Referendum, il Tar del Lazio rigetta il ricorso. Ma la partita è ancora aperta
Inammissibile per difetto di giurisdizione. Con questa motivazione il Tar del Lazio ha rigettato il ricorso presentato da M5S e Sinistra italiana contro il quesito del referendum. In pratica, per i giudici amministrativi, il testo non andava impugnato davanti a loro, ma davanti «all’Ufficio centrale per il Referendum, che può rivolgersi alla Corte costituzionale».
Le motivazioni del Tar
«Considerata l’urgenza di dare una risposta definitiva alla questione, il Tar non si è limitato alla richiesta cautelare e ha definito il merito della controversia, dichiarando l’inammissibilità del ricorso per difetto assoluto di giurisdizione», spiegano ancora i giudici amministrativi, aggiungendo che «l’individuazione del quesito contestato è riconducibile alle ordinanze adottate dall’Ufficio Centrale per il Referendum istituito presso la Corte di Cassazione ed è stato successivamente recepito dal Presidente della Repubblica nel decreto impugnato. La sentenza ritiene che sia le ordinanze dell’Ufficio Centrale per il Referendum sia il decreto presidenziale, nella parte in cui recepisce il quesito, sono espressione di un ruolo di garanzia, nella prospettiva della tutela generale dell’ordinamento, e si caratterizzano per la loro assoluta neutralità, che li sottrae al sindacato giurisdizionale». «Eventuali questioni di costituzionalità della legge sul referendum (la n. 352 del 1970), relative alla predeterminazione per legge del quesito e alla sua formulazione – è dunque la conclusione del Tar del Lazio – sono di competenza dell’Ufficio centrale per il referendum, che può rivolgersi alla Corte costituzionale».
Il costituzionalista: «Pronuncia prevedibile»
Per i costituzionalisti si tratta di un pronunciamento «prevedibile», proprio perché «un tribunale amministrativo non è il luogo adatto per tentare di aggredire una decisione che proviene da un organo della Cassazione, l’Ufficio centrale per i referendum». A spiegarlo è stato, in particolare, il costituzionalista Massimo Siclari, chiarendo che nell’azione intrapresa da M5S e Sinistra italiana «sono sbagliate la strada e la procedura». «Altra cosa sarebbe stato chiedere alla stessa Cassazione di riesaminare il quesito prospettando dei dubbi di legittimità e dei profili non convincenti», ha proseguito il costituzionalista.

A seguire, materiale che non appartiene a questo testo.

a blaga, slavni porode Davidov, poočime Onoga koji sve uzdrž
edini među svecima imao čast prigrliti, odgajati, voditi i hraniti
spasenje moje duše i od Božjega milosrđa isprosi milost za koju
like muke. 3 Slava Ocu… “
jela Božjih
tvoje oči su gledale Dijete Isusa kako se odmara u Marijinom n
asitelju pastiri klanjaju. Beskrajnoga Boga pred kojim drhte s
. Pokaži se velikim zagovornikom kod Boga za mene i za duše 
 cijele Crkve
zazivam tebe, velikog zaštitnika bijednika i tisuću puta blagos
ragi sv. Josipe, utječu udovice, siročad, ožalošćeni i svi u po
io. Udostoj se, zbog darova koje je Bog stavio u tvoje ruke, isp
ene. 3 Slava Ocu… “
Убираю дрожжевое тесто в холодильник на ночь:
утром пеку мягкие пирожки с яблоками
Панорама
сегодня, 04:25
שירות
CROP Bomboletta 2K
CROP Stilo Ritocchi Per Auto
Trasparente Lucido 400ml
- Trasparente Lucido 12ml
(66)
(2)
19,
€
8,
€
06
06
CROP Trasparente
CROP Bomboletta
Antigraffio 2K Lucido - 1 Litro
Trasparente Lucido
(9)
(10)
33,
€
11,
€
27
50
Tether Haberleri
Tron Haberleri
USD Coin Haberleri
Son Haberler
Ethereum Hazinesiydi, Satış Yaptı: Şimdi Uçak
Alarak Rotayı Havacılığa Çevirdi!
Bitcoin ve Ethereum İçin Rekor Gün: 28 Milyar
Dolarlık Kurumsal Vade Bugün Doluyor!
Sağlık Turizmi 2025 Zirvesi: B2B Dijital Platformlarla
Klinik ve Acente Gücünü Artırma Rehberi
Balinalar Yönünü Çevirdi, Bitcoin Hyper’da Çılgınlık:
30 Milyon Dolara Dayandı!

La partita sul referendum non è chiusa
E proprio in Cassazione ora «si sposta la battaglia sul referendum». A spiegarlo è il Codacons, con una nota in cui ricorda anche il proprio ricorso pendente presso la Consulta: sia presso l’ufficio centrale «cui ci siamo rivolti con istanza di correzione del quesito», sia presso le Sezioni Unite, «cui abbiamo proposto ricorso per eccesso di giurisdizione». «Attendiamo che fissino udienza urgente di comparizione delle parti», fa sapere il presidente dell’associazione dei consumatori, Carlo Rienzi, aggiungendo che il Codacons stanno già valutando se proporre appello al Consiglio di Stato contro la sentenza del Tar, visto che «almeno per quel che riguarda i compiti del Presidente della Repubblica e della Presidenza del Consiglio i due organi hanno illegittimamente omesso di verificare l’erroneità del quesito rispetto alla formulazione voluta dalla legge». Inoltre, resta ancora pendente anche il ricorso del presidente emerito della Corte Costituzionale, Valerio Onida, che a sua volta ha presentato ricorso, sia al Tar sia al Tribunale civile di Milano, chiedendo però il rinvio della questione proprio alla Corte Costituzionale.